L'automne s'écoulait et tout coulait avec lui vers l'hiver.
Dans la mare, un petit voilier oublié, pris dans la tempête, tourbillonnait, se penchait dangereusement, mouillait ses voiles, puis virait brusquement poussé par le vent et repartait vers un infini, porté par l'eau couleur d'ardoise..... Les grenouilles coassaient.....
Coxi et Taco attendaient sagement la fin de la pluie, abrités sous de larges feuilles,
quand, soudain, arriva tout excitée une pie volubile qui leur raconta...
Paillasse, le taciturne Paillasse, l'épouvantail, délirait sous la pluie à grands cris !
Détrempé, il gémissait sans cesse, se mortifiait, sombrait...
Coxi s'envola derechef, bravant la pluie.
Elle aimait ce clochard de paille cruciforme perché sur son piquet de bois, affublé de vêtements tout troués et délavés...
Ce pauvre vieillard, insensible au froid, à la fatigue et à la pluie, l'âme enclose dans ses vieilles nippes, gardait le Jardin jour et nuit... traité comme un paria par tous les habitants du jardin....
Jamais personne ne lui manifestait la moindre sympathie, hormis Coxi.
Il continuait son travail solitaire, sans relâche, et on le couvrait d'injures.... On le traitait de fier, lui qu'une timidité maladive paralysait....
Et voilà qu'il craquait en ces jours de pluie... Ses sanglots alertaient tout le jardin endormi.
Assoiffé de tendresse, la douleur le broyait. Il s'étiolait peu à peu sous l'humiliation et l'injustice...
Il n'était pas sot, non, mais amoindri par toutes ses années de sacrifice. Il avait tout donné et, méprisé, il était épuisé...
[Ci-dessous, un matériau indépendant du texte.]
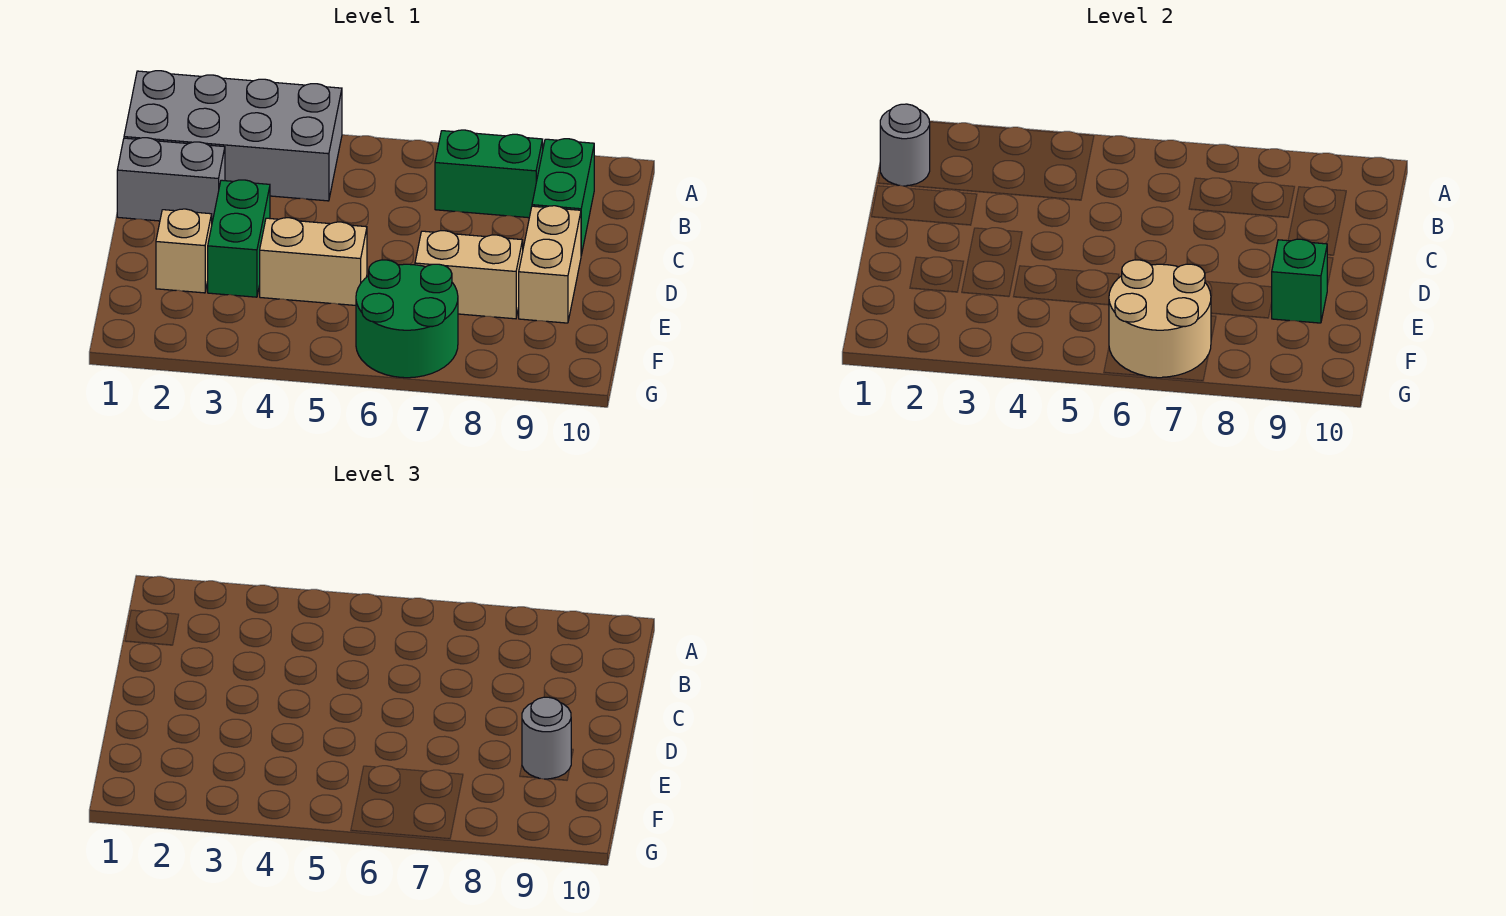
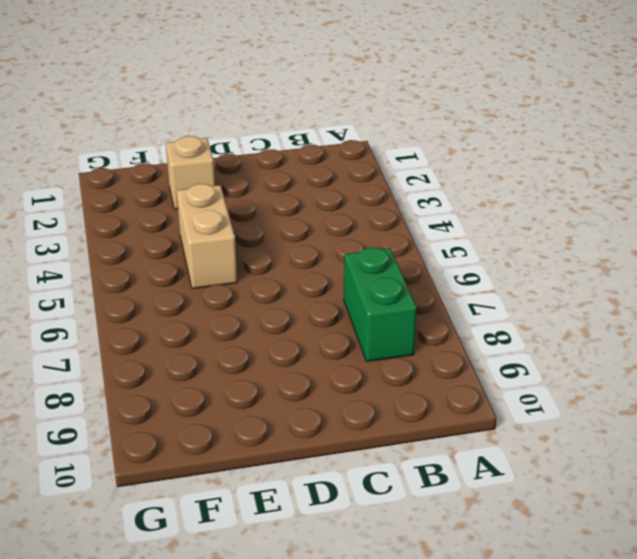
none -> grey 2x4 brick [124,71,342,201]
none -> green 1x2 brick [532,139,594,255]
none -> grey 1x2 brick [117,138,225,222]

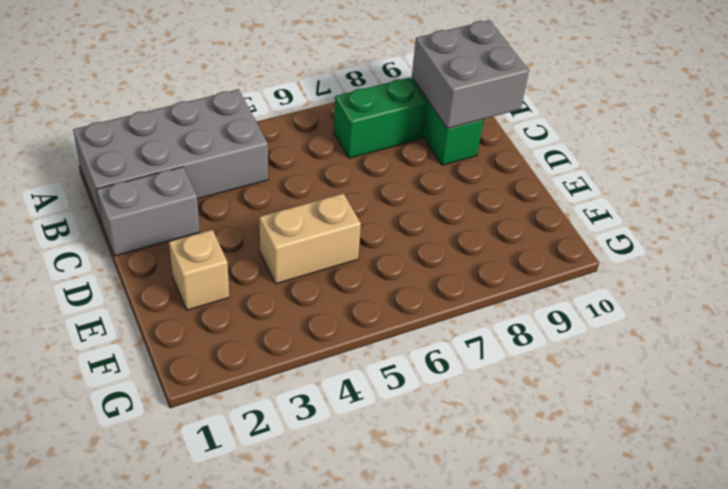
grey 2x2 brick [412,20,529,129] -> none
none -> green 1x2 brick [208,180,270,297]
none -> tan 1x2 brick [519,206,581,323]
none -> tan 1x2 brick [415,231,523,319]

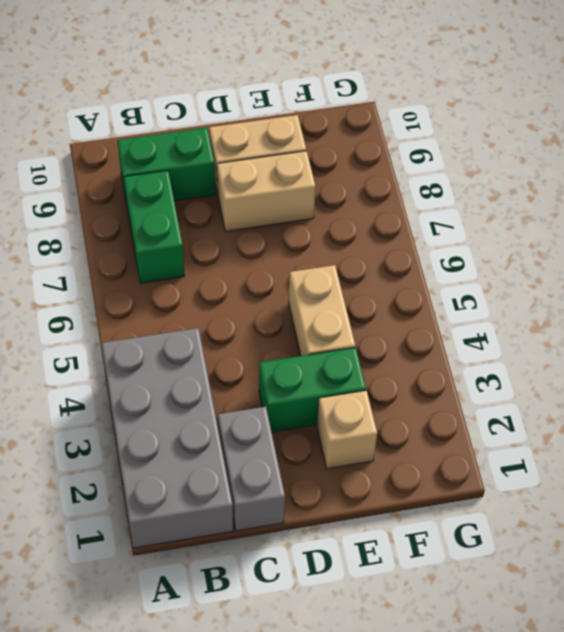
tan 1x2 brick [217,151,315,231] -> tan 1x2 brick turned to [415,231,523,319]
none -> green 2x2 round brick [356,260,458,378]
none -> grey 1x1 round brick [880,104,930,186]
none -> green 1x1 brick [1272,239,1327,323]

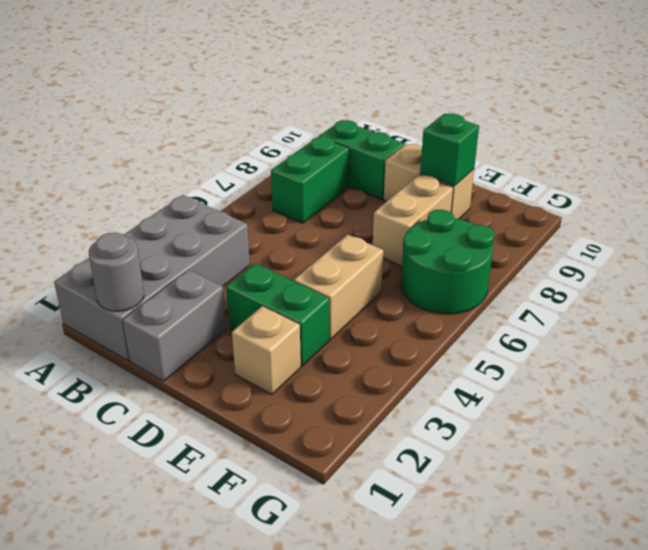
none -> tan 2x2 round brick [1109,260,1211,378]
none -> grey 1x1 round brick [522,697,571,779]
Par crainte de déplaire, il s'était effacé pourtant, évitant de se faire remarquer....
L'Epouvantail se voulait aimable, mais engoncé dans ce corps de paille, avec une dégaine à faire pâlir.... c'était bien difficile !
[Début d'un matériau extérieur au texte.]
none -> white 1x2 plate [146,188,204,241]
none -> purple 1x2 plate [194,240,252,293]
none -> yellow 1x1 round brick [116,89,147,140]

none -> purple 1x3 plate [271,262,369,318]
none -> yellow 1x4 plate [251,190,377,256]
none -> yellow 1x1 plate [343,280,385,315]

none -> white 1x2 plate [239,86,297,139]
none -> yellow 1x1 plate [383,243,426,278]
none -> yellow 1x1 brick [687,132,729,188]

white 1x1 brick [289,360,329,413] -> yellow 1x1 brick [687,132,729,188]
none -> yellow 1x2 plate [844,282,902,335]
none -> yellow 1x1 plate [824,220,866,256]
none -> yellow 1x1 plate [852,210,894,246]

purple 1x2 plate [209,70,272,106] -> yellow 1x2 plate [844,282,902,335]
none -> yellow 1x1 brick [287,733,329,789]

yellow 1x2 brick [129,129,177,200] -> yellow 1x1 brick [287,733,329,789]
Coxi accourue au plus vite au pied de son crucifix, l'écoutait, bouleversée.
Il avait même essayé de se rendre indifférent, pour moins souffrir, mais la culpabilité l'avait écrasé....Non, il ne le pouvait : Aimer et être aimé était son unique aspiration.
D'ordinaire silencieux, il cria soudain :
"Je suis de trop dans ce Jardin !"
Et finit par se taire, ne sachant plus que dire, tenaillé par l'angoisse du lendemain, de sa survie....
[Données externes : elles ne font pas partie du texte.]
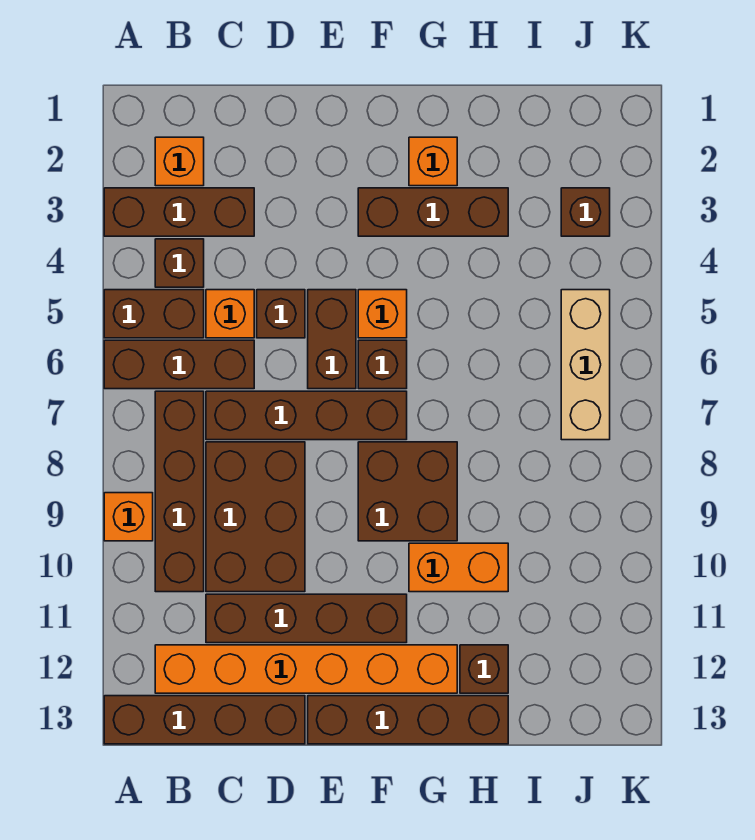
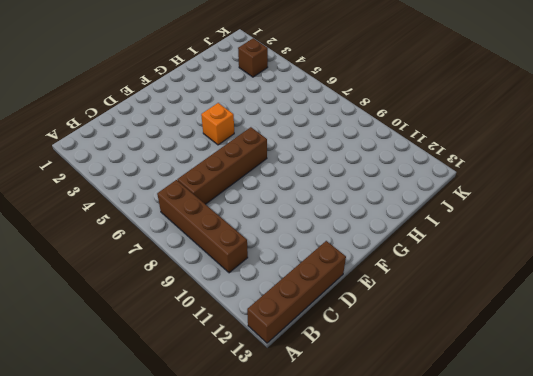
none -> brown 1x3 brick [104,188,254,236]
none -> brown 1x2 brick [104,290,204,338]
none -> brown 1x3 brick [104,340,254,389]

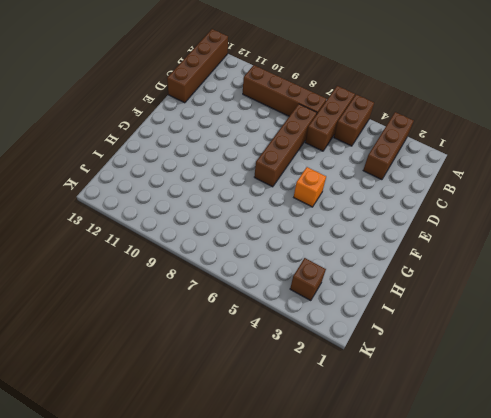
none -> orange 1x1 brick [104,493,153,541]
none -> orange 1x1 brick [155,137,204,186]
none -> brown 1x1 brick [155,239,204,287]

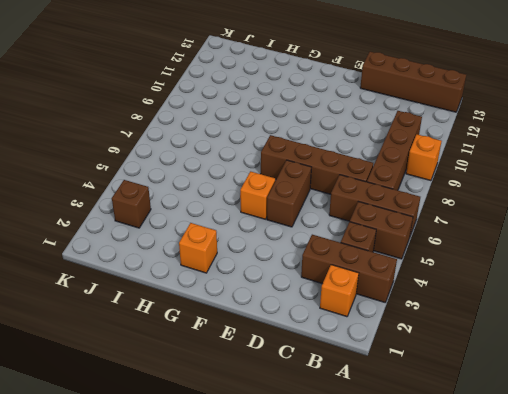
none -> orange 1x6 brick [155,645,457,693]
none -> orange 1x1 brick [206,290,254,338]
none -> brown 2x3 brick [206,442,305,592]

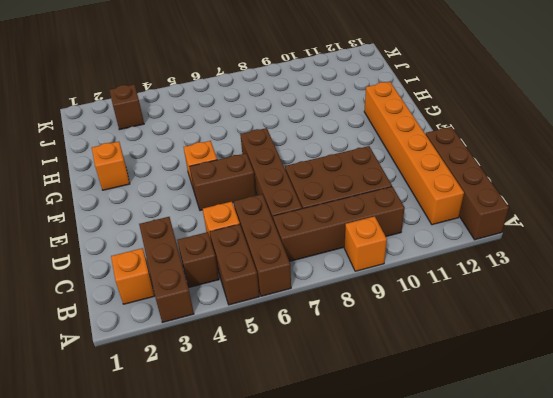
none -> brown 1x4 brick [206,594,407,643]
none -> brown 1x1 brick [257,290,305,338]
none -> brown 1x4 brick [308,696,508,744]

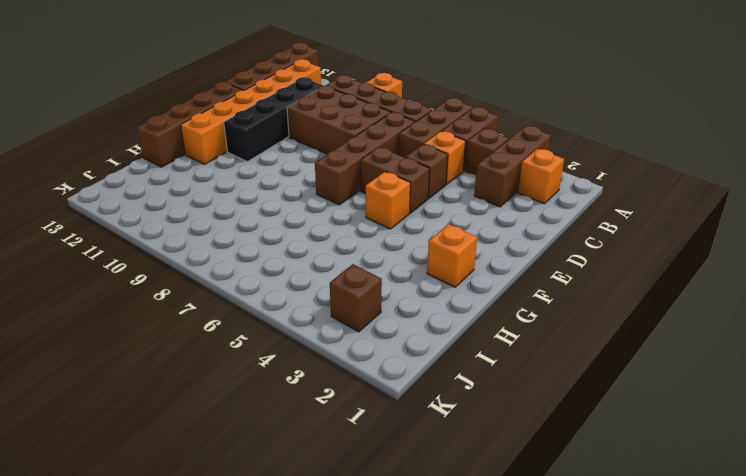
black 1x4 brick [224,77,323,162] -> brown 1x4 brick [206,594,407,643]
none -> brown 1x3 brick [358,188,508,236]
none -> brown 1x1 brick [358,340,407,389]
none -> brown 2x2 brick [358,442,457,541]

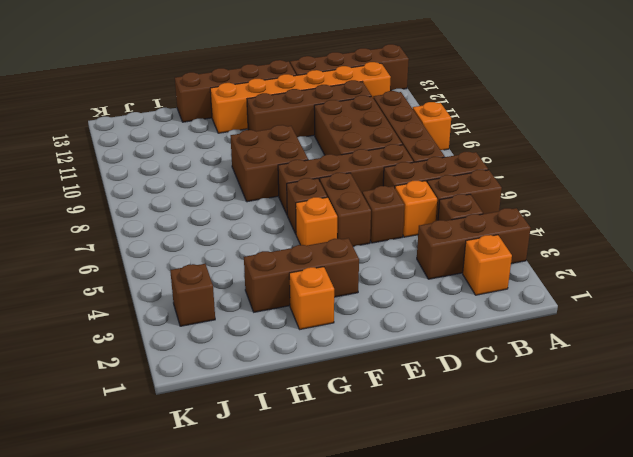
none -> orange 1x2 brick [409,543,508,592]
none -> brown 1x1 brick [460,645,508,693]
none -> tan 1x3 brick [561,290,610,440]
Pouvait on aimer un épouvantail ? Désespoir d'abandon, mort affective...
Sous son nez, toutes sortes d'oiseaux et de bêtes picoraient les semences et mangeaient les légumes du Jardin en se moquant de lui...
A quoi servait il ?
Le Jardinier allait il le brûler ?
Ou bien l'enduire d'huile de poisson, comme on le faisait souvent pour éloigner toute cette volatile gourmande ? l'entourer de CD miroitants ?
Traumatisé, il n'avait plus la force de vivre !
Taco, enfin arrivé aux pieds de Paillasse après des glissades éperdues sur l'herbe trempée, avait tout entendu et restait consterné... et culpabilisait !
Il n'avait jamais prêté attention à ce personnage grotesque et grignotait allègrement les salades sans se soucier de ses jérémiades... riant même avec les oiseaux !
Soudain Coxi décida d'agir au plus vite. Elle s'envola vers le haut du sapin majestueux dans lequel quelques retardataires migrateurs s'affairaient encore à leur toilette avant d'aller rejoindre leurs congénères....
Et elle se mit à leur chanter un Gospel de son cru si beau, si poignant, que tous les oiseaux émus piquèrent du bec, contrits, et promirent de ne plus jamais taquiner Paillasse, ni de picorer ses carrés de légumes dont il avait la garde.
Et promirent aussi de prévenir leurs amis qui s'éloignaient déjà à l'horizon.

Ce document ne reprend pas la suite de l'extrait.